On this point we have a few considerations to present. First let us quote J. B. Say:

The value produced is the GROSS product: after the costs of production have been deducted, this value is the NET product.

Considering a nation as a whole, it has no net product; for, as products have no value beyond the costs of production, when these costs are cut off, the entire value of the product is cut off. National production, annual production, should always therefore be understood as gross production.

The annual revenue is the gross revenue.

The term net production is applicable only when considering the interests of one producer in opposition to those of other producers. The manager of an enterprise gets his PROFIT from the value PRODUCED after deducting the value CONSUMED. But what to him is value consumed, such as the purchase of a productive service, is so much income to the performer of the service.—Treatise on Political Economy: Analytical Table.

These definitions are irreproachable. Unhappily J. B. Say did not see their full bearing, and could not have foreseen that one day his immediate successor at the College of France would attack them. M. Rossi has pretended to refute the proposition of J. B. Say that TO A NATION NET PRODUCT IS THE SAME THING AS GROSS PRODUCT by this consideration,—that nations, no more than individuals of enterprise, can produce without advances, and that, if J. B. Say's formula were true, it would follow that the axiom, Ex nihilo nihil fit, is not true

Now, that is precisely what happens. Humanity, in imitation of God, produces everything from nothing, de nihilo hilum just as it is itself a product of nothing, just as its thought comes out of the void; and M. Rossi would not have made such a mistake, if, like the physiocrats, he had not confounded the products of the INDUSTRIAL KINGDOM with those of the animal, vegetable, and mineral kingdoms. Political economy begins with labor; it is developed by labor; and all that does not come from labor, falling into the domain of pure utility,—that is, into the category of things submitted to man's action, but not yet rendered exchangeable by labor,—remains radically foreign to political economy. Monopoly itself, wholly established as it is by a pure act of collective will, does not change these relations at all, since, according to history, and according to the written law, and according to economic theory, monopoly exists, or is reputed to exist, only after labor's appearance.
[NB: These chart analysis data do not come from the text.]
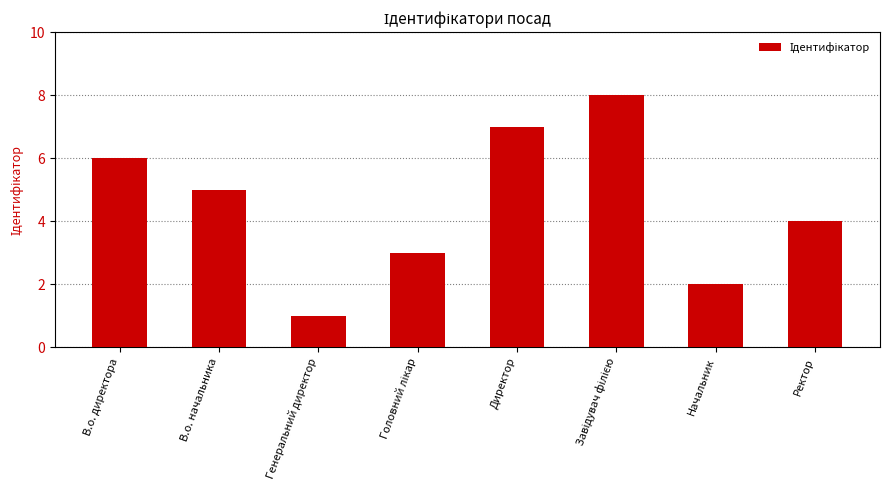

The chart shows a value of 1 at Генеральний директор. True or false?

True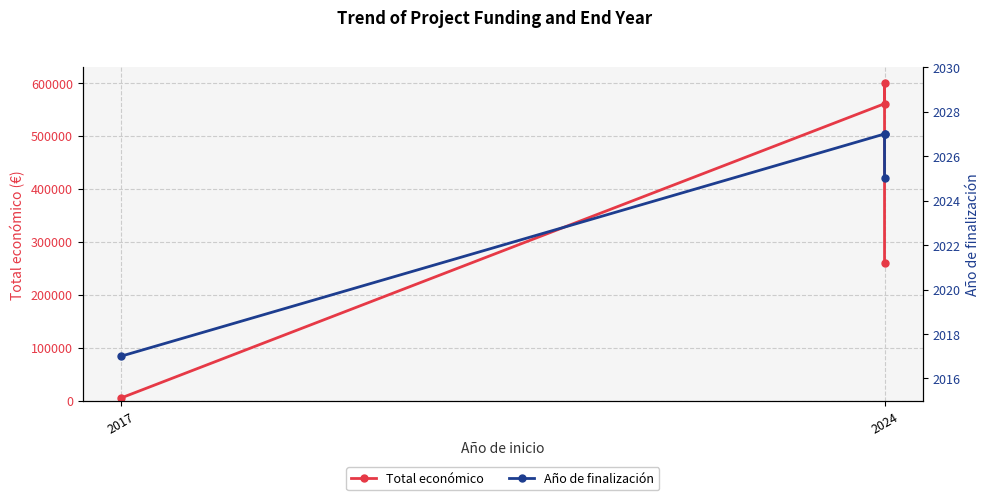

Rank the series at 2024 from highest to lowest value.

Total económico, Año de finalización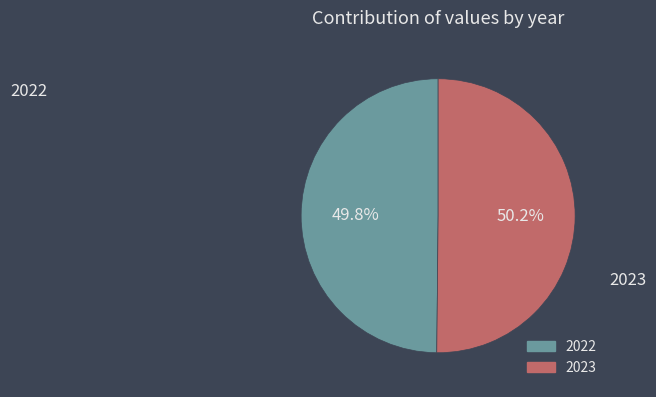

To the nearest percent, what is the combined percentage of 2022 and 2023?

100%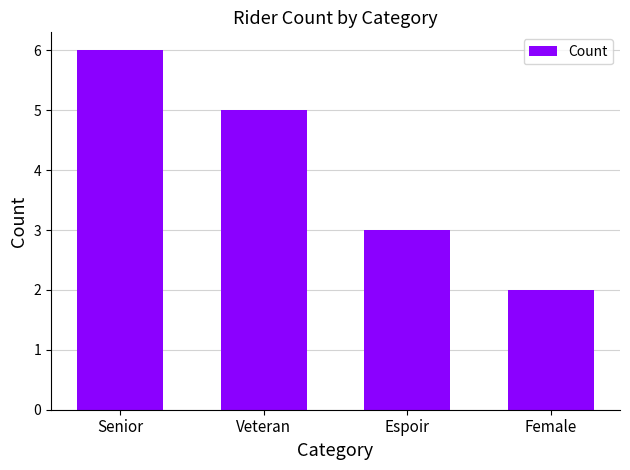

Are the bars grouped side by side (vs. stacked)?

No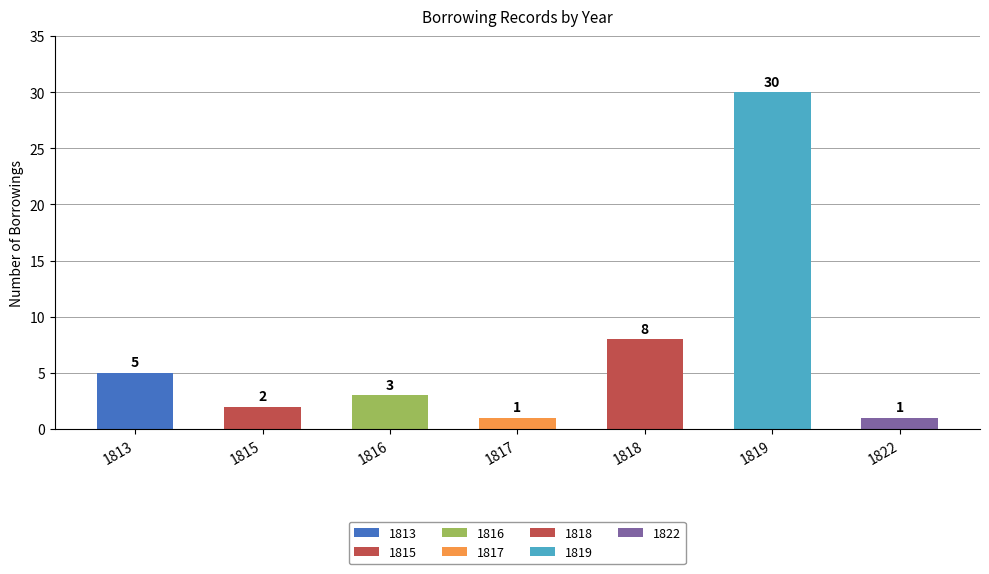

Rank the categories by value from lowest to highest.

1817, 1822, 1815, 1816, 1813, 1818, 1819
Say's doctrine, therefore, is unassailable. Relatively to the man of enterprise, whose specialty always supposes other manufacturers cooperating with him, profit is what remains of the value produced after deducting the values consumed, among which must be included the salary of the man of enterprise,—in other words, his wages. Relatively to society, which contains all possible specialties, net product is identical with gross product.